• _Task to complete_
Please repeat the data in full, character for character.

• _Data shown_
^^^^

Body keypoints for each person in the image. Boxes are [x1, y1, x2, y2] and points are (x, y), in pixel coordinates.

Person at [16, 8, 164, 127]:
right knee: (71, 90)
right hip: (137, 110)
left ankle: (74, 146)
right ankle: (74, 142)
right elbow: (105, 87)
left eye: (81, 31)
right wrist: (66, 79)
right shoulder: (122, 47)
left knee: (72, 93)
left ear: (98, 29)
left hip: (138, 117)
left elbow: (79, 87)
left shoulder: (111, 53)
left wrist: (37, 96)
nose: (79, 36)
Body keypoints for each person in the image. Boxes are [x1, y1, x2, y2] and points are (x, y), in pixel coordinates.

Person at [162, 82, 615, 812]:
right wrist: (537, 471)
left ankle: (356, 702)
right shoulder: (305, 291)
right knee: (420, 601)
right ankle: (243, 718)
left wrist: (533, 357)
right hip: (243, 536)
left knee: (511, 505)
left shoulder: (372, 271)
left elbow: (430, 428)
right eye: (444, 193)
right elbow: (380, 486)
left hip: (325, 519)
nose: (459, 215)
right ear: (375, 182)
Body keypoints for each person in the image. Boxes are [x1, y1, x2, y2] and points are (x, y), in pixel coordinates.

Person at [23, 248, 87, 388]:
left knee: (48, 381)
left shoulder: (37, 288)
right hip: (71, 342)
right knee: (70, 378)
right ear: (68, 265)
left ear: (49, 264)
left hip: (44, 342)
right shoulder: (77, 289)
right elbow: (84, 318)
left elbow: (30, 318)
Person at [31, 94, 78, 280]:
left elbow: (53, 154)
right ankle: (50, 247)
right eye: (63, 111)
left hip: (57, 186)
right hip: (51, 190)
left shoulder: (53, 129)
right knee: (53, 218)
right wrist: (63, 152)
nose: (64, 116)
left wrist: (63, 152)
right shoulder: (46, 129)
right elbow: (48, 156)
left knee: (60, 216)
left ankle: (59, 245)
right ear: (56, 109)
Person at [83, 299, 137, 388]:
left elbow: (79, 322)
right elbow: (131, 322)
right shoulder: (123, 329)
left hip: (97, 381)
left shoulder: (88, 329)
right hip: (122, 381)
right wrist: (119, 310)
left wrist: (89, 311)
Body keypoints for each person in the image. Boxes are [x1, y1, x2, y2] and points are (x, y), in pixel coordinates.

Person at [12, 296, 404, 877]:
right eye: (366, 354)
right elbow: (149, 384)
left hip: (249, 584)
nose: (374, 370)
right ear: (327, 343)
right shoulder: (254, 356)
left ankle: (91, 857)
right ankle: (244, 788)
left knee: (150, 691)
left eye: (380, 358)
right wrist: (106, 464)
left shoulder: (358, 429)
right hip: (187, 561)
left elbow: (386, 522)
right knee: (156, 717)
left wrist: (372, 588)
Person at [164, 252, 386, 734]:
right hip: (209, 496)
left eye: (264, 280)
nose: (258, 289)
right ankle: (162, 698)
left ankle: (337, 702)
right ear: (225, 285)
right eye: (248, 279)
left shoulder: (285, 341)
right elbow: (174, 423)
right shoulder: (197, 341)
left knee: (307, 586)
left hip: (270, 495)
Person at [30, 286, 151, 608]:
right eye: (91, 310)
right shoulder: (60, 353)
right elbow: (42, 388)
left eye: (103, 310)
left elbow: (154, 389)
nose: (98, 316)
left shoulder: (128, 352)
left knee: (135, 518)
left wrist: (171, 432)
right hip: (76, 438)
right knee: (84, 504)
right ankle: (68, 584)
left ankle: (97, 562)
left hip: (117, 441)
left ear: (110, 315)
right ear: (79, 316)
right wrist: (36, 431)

^^^^

• _Finished task_
Body keypoints for each person in the image. Boxes are [x1, y1, x2, y2] and points are (x, y), in pixel coordinates.

Person at [16, 8, 164, 127]:
right knee: (71, 90)
right hip: (137, 110)
left ankle: (74, 146)
right ankle: (74, 142)
right elbow: (105, 87)
left eye: (81, 31)
right wrist: (66, 79)
right shoulder: (122, 47)
left knee: (72, 93)
left ear: (98, 29)
left hip: (138, 117)
left elbow: (79, 87)
left shoulder: (111, 53)
left wrist: (37, 96)
nose: (79, 36)
Body keypoints for each person in the image. Boxes are [x1, y1, x2, y2] and points are (x, y), in pixel coordinates.

Person at [162, 82, 615, 812]:
right wrist: (537, 471)
left ankle: (356, 702)
right shoulder: (305, 291)
right knee: (420, 601)
right ankle: (243, 718)
left wrist: (533, 357)
right hip: (243, 536)
left knee: (511, 505)
left shoulder: (372, 271)
left elbow: (430, 428)
right eye: (444, 193)
right elbow: (380, 486)
left hip: (325, 519)
nose: (459, 215)
right ear: (375, 182)
Body keypoints for each person in the image. Boxes are [x1, y1, x2, y2] and points are (x, y), in pixel coordinates.

Person at [23, 248, 87, 388]:
left knee: (48, 381)
left shoulder: (37, 288)
right hip: (71, 342)
right knee: (70, 378)
right ear: (68, 265)
left ear: (49, 264)
left hip: (44, 342)
right shoulder: (77, 289)
right elbow: (84, 318)
left elbow: (30, 318)
Person at [31, 94, 78, 280]:
left elbow: (53, 154)
right ankle: (50, 247)
right eye: (63, 111)
left hip: (57, 186)
right hip: (51, 190)
left shoulder: (53, 129)
right knee: (53, 218)
right wrist: (63, 152)
nose: (64, 116)
left wrist: (63, 152)
right shoulder: (46, 129)
right elbow: (48, 156)
left knee: (60, 216)
left ankle: (59, 245)
right ear: (56, 109)
Person at [83, 299, 137, 388]:
left elbow: (79, 322)
right elbow: (131, 322)
right shoulder: (123, 329)
left hip: (97, 381)
left shoulder: (88, 329)
right hip: (122, 381)
right wrist: (119, 310)
left wrist: (89, 311)
Body keypoints for each person in the image. Boxes are [x1, y1, x2, y2] and points are (x, y), in pixel coordinates.

Person at [12, 296, 404, 877]:
right eye: (366, 354)
right elbow: (149, 384)
left hip: (249, 584)
nose: (374, 370)
right ear: (327, 343)
right shoulder: (254, 356)
left ankle: (91, 857)
right ankle: (244, 788)
left knee: (150, 691)
left eye: (380, 358)
right wrist: (106, 464)
left shoulder: (358, 429)
right hip: (187, 561)
left elbow: (386, 522)
right knee: (156, 717)
left wrist: (372, 588)
Person at [164, 252, 386, 734]:
right hip: (209, 496)
left eye: (264, 280)
nose: (258, 289)
right ankle: (162, 698)
left ankle: (337, 702)
right ear: (225, 285)
right eye: (248, 279)
left shoulder: (285, 341)
right elbow: (174, 423)
right shoulder: (197, 341)
left knee: (307, 586)
left hip: (270, 495)
Person at [30, 286, 151, 608]:
right eye: (91, 310)
right shoulder: (60, 353)
right elbow: (42, 388)
left eye: (103, 310)
left elbow: (154, 389)
nose: (98, 316)
left shoulder: (128, 352)
left knee: (135, 518)
left wrist: (171, 432)
right hip: (76, 438)
right knee: (84, 504)
right ankle: (68, 584)
left ankle: (97, 562)
left hip: (117, 441)
left ear: (110, 315)
right ear: (79, 316)
right wrist: (36, 431)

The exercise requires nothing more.